■ **Instructions for the task**
Line by line, give the data again exactly as it appears.

■ **Records for processing**
──────────

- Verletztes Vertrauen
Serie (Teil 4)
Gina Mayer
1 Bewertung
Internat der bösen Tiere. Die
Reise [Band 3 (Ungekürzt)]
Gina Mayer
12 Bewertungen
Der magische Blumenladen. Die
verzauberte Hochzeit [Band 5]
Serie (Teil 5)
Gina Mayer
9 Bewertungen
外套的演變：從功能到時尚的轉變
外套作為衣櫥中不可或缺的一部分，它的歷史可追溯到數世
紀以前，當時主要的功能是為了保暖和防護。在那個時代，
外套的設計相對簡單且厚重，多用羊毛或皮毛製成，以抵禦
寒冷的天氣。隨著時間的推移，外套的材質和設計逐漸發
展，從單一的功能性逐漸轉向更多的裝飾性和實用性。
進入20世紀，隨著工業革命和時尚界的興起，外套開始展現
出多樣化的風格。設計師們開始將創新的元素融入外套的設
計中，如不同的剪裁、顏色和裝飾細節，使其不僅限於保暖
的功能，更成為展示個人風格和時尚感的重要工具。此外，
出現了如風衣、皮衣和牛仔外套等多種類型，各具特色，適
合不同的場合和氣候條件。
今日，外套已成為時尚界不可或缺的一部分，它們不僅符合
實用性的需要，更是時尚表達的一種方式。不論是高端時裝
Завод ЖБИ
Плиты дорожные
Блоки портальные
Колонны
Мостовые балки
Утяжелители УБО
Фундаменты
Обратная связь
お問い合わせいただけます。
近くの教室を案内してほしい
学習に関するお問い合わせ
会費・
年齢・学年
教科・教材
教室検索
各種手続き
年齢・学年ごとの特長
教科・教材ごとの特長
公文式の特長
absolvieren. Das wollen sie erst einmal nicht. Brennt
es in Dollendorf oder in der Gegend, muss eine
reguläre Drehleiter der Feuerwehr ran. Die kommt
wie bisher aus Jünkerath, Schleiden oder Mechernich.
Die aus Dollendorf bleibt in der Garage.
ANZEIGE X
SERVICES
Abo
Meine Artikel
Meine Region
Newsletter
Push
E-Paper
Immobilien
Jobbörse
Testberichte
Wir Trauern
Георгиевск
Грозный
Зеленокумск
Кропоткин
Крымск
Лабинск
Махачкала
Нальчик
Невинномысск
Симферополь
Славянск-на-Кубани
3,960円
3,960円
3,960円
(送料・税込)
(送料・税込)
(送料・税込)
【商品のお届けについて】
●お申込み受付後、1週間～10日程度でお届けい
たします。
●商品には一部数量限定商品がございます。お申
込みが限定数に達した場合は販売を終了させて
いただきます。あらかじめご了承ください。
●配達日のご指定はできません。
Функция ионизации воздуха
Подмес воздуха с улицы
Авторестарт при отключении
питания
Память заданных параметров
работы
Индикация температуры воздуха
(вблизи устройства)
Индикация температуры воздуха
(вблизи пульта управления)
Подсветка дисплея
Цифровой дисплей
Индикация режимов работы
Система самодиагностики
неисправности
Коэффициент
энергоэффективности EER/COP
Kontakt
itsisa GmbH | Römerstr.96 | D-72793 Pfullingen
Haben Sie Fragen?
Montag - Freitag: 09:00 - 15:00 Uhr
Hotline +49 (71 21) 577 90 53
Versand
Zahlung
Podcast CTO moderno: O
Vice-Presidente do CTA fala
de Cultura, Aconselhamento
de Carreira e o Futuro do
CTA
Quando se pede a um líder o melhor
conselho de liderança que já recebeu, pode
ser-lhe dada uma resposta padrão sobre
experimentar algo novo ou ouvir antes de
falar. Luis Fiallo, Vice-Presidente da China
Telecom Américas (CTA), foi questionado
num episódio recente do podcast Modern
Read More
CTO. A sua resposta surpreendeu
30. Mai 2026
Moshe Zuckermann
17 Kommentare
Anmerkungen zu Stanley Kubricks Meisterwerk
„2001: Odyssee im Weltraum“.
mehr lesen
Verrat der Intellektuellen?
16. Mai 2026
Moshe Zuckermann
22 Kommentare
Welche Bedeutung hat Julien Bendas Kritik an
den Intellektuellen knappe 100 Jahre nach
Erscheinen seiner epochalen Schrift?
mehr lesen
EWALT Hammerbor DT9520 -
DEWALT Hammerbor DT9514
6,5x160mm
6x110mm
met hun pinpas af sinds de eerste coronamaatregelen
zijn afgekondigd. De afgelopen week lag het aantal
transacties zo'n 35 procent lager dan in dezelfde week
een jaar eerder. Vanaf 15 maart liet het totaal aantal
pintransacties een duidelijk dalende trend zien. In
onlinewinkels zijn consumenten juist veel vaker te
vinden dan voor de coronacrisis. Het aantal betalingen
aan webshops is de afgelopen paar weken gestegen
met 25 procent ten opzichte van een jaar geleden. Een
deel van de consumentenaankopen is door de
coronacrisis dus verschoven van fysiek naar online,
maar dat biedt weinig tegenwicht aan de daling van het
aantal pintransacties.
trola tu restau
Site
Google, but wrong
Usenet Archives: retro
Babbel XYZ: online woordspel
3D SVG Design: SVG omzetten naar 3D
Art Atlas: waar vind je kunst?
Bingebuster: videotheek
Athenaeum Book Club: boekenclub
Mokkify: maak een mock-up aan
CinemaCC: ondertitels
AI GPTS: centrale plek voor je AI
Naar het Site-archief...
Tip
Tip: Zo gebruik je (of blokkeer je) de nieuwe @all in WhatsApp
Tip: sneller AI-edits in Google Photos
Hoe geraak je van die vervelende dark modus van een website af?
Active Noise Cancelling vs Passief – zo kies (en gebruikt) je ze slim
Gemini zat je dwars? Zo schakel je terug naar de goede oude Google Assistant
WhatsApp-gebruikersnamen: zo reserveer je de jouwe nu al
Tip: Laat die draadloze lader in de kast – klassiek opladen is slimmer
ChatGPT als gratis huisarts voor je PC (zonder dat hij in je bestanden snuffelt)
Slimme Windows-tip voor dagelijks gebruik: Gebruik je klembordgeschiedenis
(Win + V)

──────────

■ **Result of the exercise**
- Verletztes Vertrauen
Serie (Teil 4)
Gina Mayer
1 Bewertung
Internat der bösen Tiere. Die
Reise [Band 3 (Ungekürzt)]
Gina Mayer
12 Bewertungen
Der magische Blumenladen. Die
verzauberte Hochzeit [Band 5]
Serie (Teil 5)
Gina Mayer
9 Bewertungen
外套的演變：從功能到時尚的轉變
外套作為衣櫥中不可或缺的一部分，它的歷史可追溯到數世
紀以前，當時主要的功能是為了保暖和防護。在那個時代，
外套的設計相對簡單且厚重，多用羊毛或皮毛製成，以抵禦
寒冷的天氣。隨著時間的推移，外套的材質和設計逐漸發
展，從單一的功能性逐漸轉向更多的裝飾性和實用性。
進入20世紀，隨著工業革命和時尚界的興起，外套開始展現
出多樣化的風格。設計師們開始將創新的元素融入外套的設
計中，如不同的剪裁、顏色和裝飾細節，使其不僅限於保暖
的功能，更成為展示個人風格和時尚感的重要工具。此外，
出現了如風衣、皮衣和牛仔外套等多種類型，各具特色，適
合不同的場合和氣候條件。
今日，外套已成為時尚界不可或缺的一部分，它們不僅符合
實用性的需要，更是時尚表達的一種方式。不論是高端時裝
Завод ЖБИ
Плиты дорожные
Блоки портальные
Колонны
Мостовые балки
Утяжелители УБО
Фундаменты
Обратная связь
お問い合わせいただけます。
近くの教室を案内してほしい
学習に関するお問い合わせ
会費・
年齢・学年
教科・教材
教室検索
各種手続き
年齢・学年ごとの特長
教科・教材ごとの特長
公文式の特長
absolvieren. Das wollen sie erst einmal nicht. Brennt
es in Dollendorf oder in der Gegend, muss eine
reguläre Drehleiter der Feuerwehr ran. Die kommt
wie bisher aus Jünkerath, Schleiden oder Mechernich.
Die aus Dollendorf bleibt in der Garage.
ANZEIGE X
SERVICES
Abo
Meine Artikel
Meine Region
Newsletter
Push
E-Paper
Immobilien
Jobbörse
Testberichte
Wir Trauern
Георгиевск
Грозный
Зеленокумск
Кропоткин
Крымск
Лабинск
Махачкала
Нальчик
Невинномысск
Симферополь
Славянск-на-Кубани
3,960円
3,960円
3,960円
(送料・税込)
(送料・税込)
(送料・税込)
【商品のお届けについて】
●お申込み受付後、1週間～10日程度でお届けい
たします。
●商品には一部数量限定商品がございます。お申
込みが限定数に達した場合は販売を終了させて
いただきます。あらかじめご了承ください。
●配達日のご指定はできません。
Функция ионизации воздуха
Подмес воздуха с улицы
Авторестарт при отключении
питания
Память заданных параметров
работы
Индикация температуры воздуха
(вблизи устройства)
Индикация температуры воздуха
(вблизи пульта управления)
Подсветка дисплея
Цифровой дисплей
Индикация режимов работы
Система самодиагностики
неисправности
Коэффициент
энергоэффективности EER/COP
Kontakt
itsisa GmbH | Römerstr.96 | D-72793 Pfullingen
Haben Sie Fragen?
Montag - Freitag: 09:00 - 15:00 Uhr
Hotline +49 (71 21) 577 90 53
Versand
Zahlung
Podcast CTO moderno: O
Vice-Presidente do CTA fala
de Cultura, Aconselhamento
de Carreira e o Futuro do
CTA
Quando se pede a um líder o melhor
conselho de liderança que já recebeu, pode
ser-lhe dada uma resposta padrão sobre
experimentar algo novo ou ouvir antes de
falar. Luis Fiallo, Vice-Presidente da China
Telecom Américas (CTA), foi questionado
num episódio recente do podcast Modern
Read More
CTO. A sua resposta surpreendeu
30. Mai 2026
Moshe Zuckermann
17 Kommentare
Anmerkungen zu Stanley Kubricks Meisterwerk
„2001: Odyssee im Weltraum“.
mehr lesen
Verrat der Intellektuellen?
16. Mai 2026
Moshe Zuckermann
22 Kommentare
Welche Bedeutung hat Julien Bendas Kritik an
den Intellektuellen knappe 100 Jahre nach
Erscheinen seiner epochalen Schrift?
mehr lesen
EWALT Hammerbor DT9520 -
DEWALT Hammerbor DT9514
6,5x160mm
6x110mm
met hun pinpas af sinds de eerste coronamaatregelen
zijn afgekondigd. De afgelopen week lag het aantal
transacties zo'n 35 procent lager dan in dezelfde week
een jaar eerder. Vanaf 15 maart liet het totaal aantal
pintransacties een duidelijk dalende trend zien. In
onlinewinkels zijn consumenten juist veel vaker te
vinden dan voor de coronacrisis. Het aantal betalingen
aan webshops is de afgelopen paar weken gestegen
met 25 procent ten opzichte van een jaar geleden. Een
deel van de consumentenaankopen is door de
coronacrisis dus verschoven van fysiek naar online,
maar dat biedt weinig tegenwicht aan de daling van het
aantal pintransacties.
trola tu restau
Site
Google, but wrong
Usenet Archives: retro
Babbel XYZ: online woordspel
3D SVG Design: SVG omzetten naar 3D
Art Atlas: waar vind je kunst?
Bingebuster: videotheek
Athenaeum Book Club: boekenclub
Mokkify: maak een mock-up aan
CinemaCC: ondertitels
AI GPTS: centrale plek voor je AI
Naar het Site-archief...
Tip
Tip: Zo gebruik je (of blokkeer je) de nieuwe @all in WhatsApp
Tip: sneller AI-edits in Google Photos
Hoe geraak je van die vervelende dark modus van een website af?
Active Noise Cancelling vs Passief – zo kies (en gebruikt) je ze slim
Gemini zat je dwars? Zo schakel je terug naar de goede oude Google Assistant
WhatsApp-gebruikersnamen: zo reserveer je de jouwe nu al
Tip: Laat die draadloze lader in de kast – klassiek opladen is slimmer
ChatGPT als gratis huisarts voor je PC (zonder dat hij in je bestanden snuffelt)
Slimme Windows-tip voor dagelijks gebruik: Gebruik je klembordgeschiedenis
(Win + V)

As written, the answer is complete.